The rally took place at a time when the Mamata administration is trying hard to cope with the million dollar Saradha chit-fund scam and a running battle of attrition over the upcoming panchayat elections with the State Election Commission.
Does Mamata have national acceptance to make a clarion call for a federal front? Veteran educationist Sunanda Sanyal does not think so. ‘‘Mamata will have no decisive role to play in the Lok Sabha elections of 2004. The only thing she can do – and which she is doing – is taking this state towards destruction. She has been unable to fulfill her promises in Bengal so what is there to talk about the country?”

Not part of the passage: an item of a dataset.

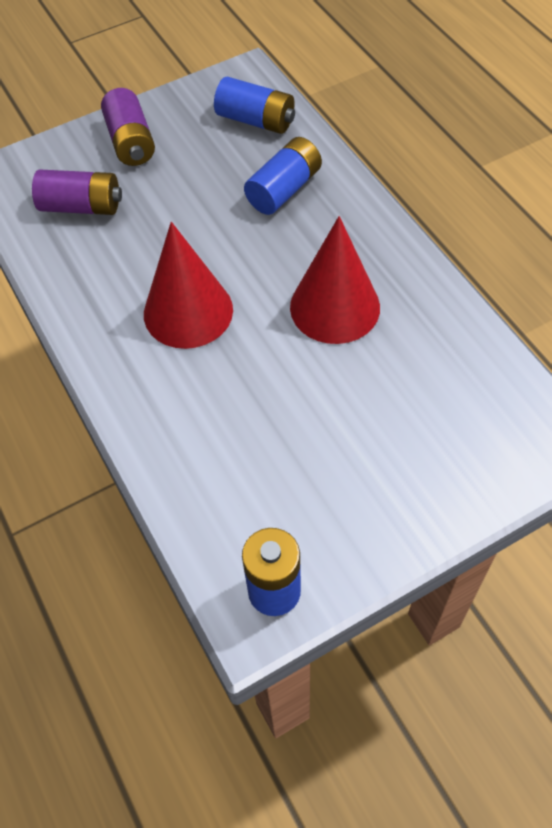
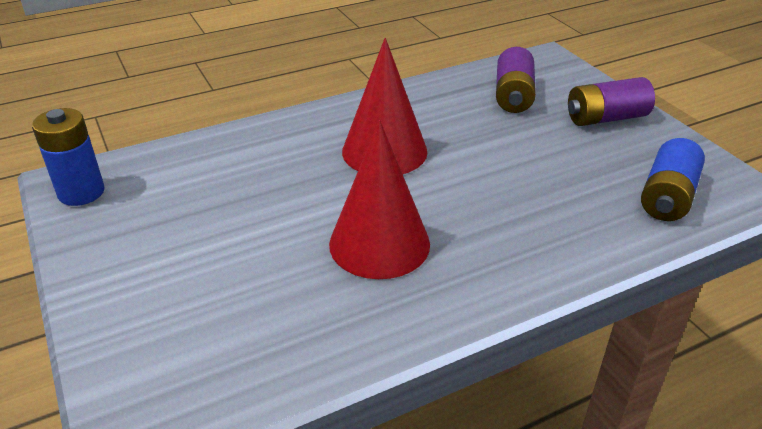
camera: 90 degrees right, 20 degrees down
(284, 189) = (555, 214): blue battery -> none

Sanyal, a bitter critic of the Left Front government and a former supporter of Mamatadi, has received legal notices from the Trinamool Congress in addition to some offensive SMSs when he started to raise his voice against the chief minister
The Congress too is not impressed. Terming her federal front as a mere ‘day-dream’, Congress spokesperson Shakil Ahmed did not pull punches on what he thought was the future of such a front. ‘‘Point to be noted that all the three (Mamata, Nitish and Navin) opting for the federal front are just regional parties and have no national entity. Mamata has every right to dream but practically such a front is not possible.’’ There appears to be a great deal of unanimity on this. RSP’s Amrito Maity told TSI, ‘‘It’s true that there is a huge anti-Congress sentiment. But that doesn’t mean that Mamata has got the space and accountability to form such a front. She has a fickle mind and is concerned about her own supremacy, above everything else.’’
Minister of Railways Adhir Chowdhury, Bengal Congress’s strongman, believes the chief minister’s current posturing is old hat. ‘‘There is nothing new in Mamata’s recent demand. Earlier we used to hear it from Prakash Karat, now it is Mamata.”
At a recent press conference, Mamata went so far as to suggest that to oust the UPA, even a meeting with CPM at their Alimuddin Street headquarters could not be ruled out. But critics call it a political stunt. They say she has been floating in and out of central power; three times she became Union minister, but never completed a full term. Trinamool Congress has aligned with different coalition governments — from NDA to UPA. Mamata’s consistency has been marked only in one respect – her combat against CPM which is why the state’s electorate has backed her. Otherwise, many political analysts and intellectuals doubt her politics. Magsaysay Award winner Mahasweta Devi once said, ‘‘It is very difficult to say what her politics is all about. We have seen that she is mostly against the CPM – nothing more.”
Meanwhile Mamata’s love-hate relationship with the Congress continues. She pulled out of the UPA alleging that ‘‘Congress had become CPM’s ‘B’ team’’. Since then, it has been a series of ups and downs, with current equations between the two bordering on hostility.
Says Adhir Chowdhury: ‘‘In a democratic system everybody has the right to dream. There exist a large numbers of highly-ambitious regional leaders like her who love to cover up their own faults. Mamata cannot even rule a state, forget about the country.’’
With BJP withdrawing its candidate in the recently-concluded Howrah parliamentary by-polls, there has been speculation that Mamata might be getting closer to BJP. But despite being a former member of NDA, Mamata is no longer in a position to tie up with them, given her recent pro-minority statements. Soon after BJP announced Modi as their poll campaign in charge, Mamata began on the speculation of a federal front – as articulated in her Facebook account. The BJP has refrained from attacking Mamata because they want her back in the NDA. Said BJP spokesperson Nirmala Sitharaman: ‘‘Parties (of Bengal, Bihar and Odisha) who are keen to form a federal front are basically non-Congress and the federal front call reflects their frustration.’’ The federal front is not a reality at the moment but it is to counter this idea that CPM has come up with its own idea of a third front. If anything, it further weakens Mamata’s chances.